▶ Trecho selecionado:
════════════════════

Quando os dançarinos fantasiados de personagens como Fofão, Kiko e Chiquinha passam pelas ruas de bairros periféricos de Cuiabá e Várzea Grande, crianças e adultos gritam enlouquecidas a cada mortal ou passo de dança executado. Em algumas situações, os moradores se emocionam com o ônibus cheio de luzes e o sentimento de alegria que se espalha com a passagem do Trenzinho Tsunami, que nasceu no bairro Novo Mundo, em Várzea Grande.
“As crianças se divertem demais, porque é algo que não é da realidade da periferia, não há tanto contato com coisas culturais. Então é algo mágico, tem crianças que choram e adultos que se sentem realizados. Não tem briga, é uma coisa segura para se divertir, você pode pular e gritar para os dançarinos. O pessoal gosta bastante”, conta Ana Beatriz da Silva, filha dos proprietários do Trenzinho Tsunami.
O "trenzinho da alegria” várzea-grandense é um dos que surgiram Brasil afora com o sucesso da Carreta Furacão, criada em Ribeirão Preto (SP). A premissa é a mesma: ao som de batidas extremamente animadas, os dançarinos fazem piruetas, dão “sarradas no ar” e levam o público à loucura.
Quando Ana Beatriz viu um trenzinho do tipo pela primeira vez passando no bairro Novo Mundo, em Várzea Grande, onde mora com os pais, viu a possibilidade de mudar a realidade financeira da família. Antes do Trenzinho Tsunami, ela e os pais trabalhavam vendendo açaí e espetinho na região.
“Dei a ideia para os meus pais, mas de início eles não gostaram muito, falaram que não tinham dinheiro. Duas semanas depois eles me contaram que tinham comprado um ônibus, porque não tinha condições de comprar uma carreta. Demoramos uns cinco meses para deixar ele pronto e começar o serviço”.
A primeira vez que o Trenzinho Tsunami rodou foi no bairro onde foi criada. Ana Beatriz lembra que, até ela e os pais adquirirem experiência no novo ramo de trabalho, passaram algumas dificuldades como falta de público ou dificuldade para achar dançarinos que soubessem fazer as piruetas características da Carreta Furacão.

════════════════════

▶ Tarefa atribuída a: Reproduza os registros desde o início até a linha que contém "## Making Use", com as duas pontas incluídas, trocando "municipalities" por "counties" e sem alterar mais nada.
O trecho e os registros não têm nenhuma relação entre si.

════════════════════

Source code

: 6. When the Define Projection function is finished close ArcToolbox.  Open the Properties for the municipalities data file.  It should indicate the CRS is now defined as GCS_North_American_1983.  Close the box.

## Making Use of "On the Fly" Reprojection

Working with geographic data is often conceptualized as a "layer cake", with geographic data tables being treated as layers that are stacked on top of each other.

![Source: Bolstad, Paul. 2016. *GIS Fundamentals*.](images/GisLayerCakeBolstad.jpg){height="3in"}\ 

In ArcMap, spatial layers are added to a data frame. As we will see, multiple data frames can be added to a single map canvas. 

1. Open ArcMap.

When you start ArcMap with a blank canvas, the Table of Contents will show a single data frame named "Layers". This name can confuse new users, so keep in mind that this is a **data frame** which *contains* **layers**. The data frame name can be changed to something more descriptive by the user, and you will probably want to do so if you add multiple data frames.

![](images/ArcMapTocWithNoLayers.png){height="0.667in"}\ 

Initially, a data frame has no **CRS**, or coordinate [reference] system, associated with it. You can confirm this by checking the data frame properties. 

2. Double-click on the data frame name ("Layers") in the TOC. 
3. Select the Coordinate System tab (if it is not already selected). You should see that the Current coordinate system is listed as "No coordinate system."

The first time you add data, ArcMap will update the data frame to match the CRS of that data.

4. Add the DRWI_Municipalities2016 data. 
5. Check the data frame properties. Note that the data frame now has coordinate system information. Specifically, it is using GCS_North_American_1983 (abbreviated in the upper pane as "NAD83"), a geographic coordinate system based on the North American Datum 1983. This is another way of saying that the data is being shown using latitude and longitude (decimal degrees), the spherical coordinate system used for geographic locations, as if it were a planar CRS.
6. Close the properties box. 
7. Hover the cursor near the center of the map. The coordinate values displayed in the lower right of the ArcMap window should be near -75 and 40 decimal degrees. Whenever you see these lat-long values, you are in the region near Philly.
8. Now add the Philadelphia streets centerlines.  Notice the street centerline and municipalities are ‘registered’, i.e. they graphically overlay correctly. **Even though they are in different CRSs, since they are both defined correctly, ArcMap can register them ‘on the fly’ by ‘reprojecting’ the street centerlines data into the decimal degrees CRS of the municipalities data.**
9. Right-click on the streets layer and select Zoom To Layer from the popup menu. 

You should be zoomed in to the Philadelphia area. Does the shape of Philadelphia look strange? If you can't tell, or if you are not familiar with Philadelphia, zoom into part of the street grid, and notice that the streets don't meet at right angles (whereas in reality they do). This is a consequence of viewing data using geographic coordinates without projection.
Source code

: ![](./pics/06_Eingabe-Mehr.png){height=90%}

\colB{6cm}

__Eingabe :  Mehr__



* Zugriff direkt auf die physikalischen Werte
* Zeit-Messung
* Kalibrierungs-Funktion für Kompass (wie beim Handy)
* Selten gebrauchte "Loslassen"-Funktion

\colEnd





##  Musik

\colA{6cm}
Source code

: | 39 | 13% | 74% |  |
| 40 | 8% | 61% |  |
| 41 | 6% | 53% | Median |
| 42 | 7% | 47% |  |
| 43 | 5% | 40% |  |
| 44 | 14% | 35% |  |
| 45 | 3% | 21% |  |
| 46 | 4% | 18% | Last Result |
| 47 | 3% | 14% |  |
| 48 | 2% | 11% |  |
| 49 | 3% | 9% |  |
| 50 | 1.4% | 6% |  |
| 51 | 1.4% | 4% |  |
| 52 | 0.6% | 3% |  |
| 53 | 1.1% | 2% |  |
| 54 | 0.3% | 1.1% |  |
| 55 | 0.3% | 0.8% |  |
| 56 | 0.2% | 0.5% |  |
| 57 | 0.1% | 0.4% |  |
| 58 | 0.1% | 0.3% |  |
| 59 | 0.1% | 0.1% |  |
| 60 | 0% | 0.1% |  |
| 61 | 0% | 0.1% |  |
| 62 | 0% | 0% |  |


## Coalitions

════════════════════

▶ Tarefa atribuída b: Explique, com base no trecho, por que os pais de Ana Beatriz compraram um ônibus para montar o Trenzinho Tsunami.

▶ Resposta final a:
Source code

: 6. When the Define Projection function is finished close ArcToolbox.  Open the Properties for the counties data file.  It should indicate the CRS is now defined as GCS_North_American_1983.  Close the box.

## Making Use of "On the Fly" Reprojection

▶ Resposta final b: Eles compraram um ônibus porque não tinham condições de comprar uma carreta. No início, chegaram a dizer à filha que não tinham dinheiro para a ideia.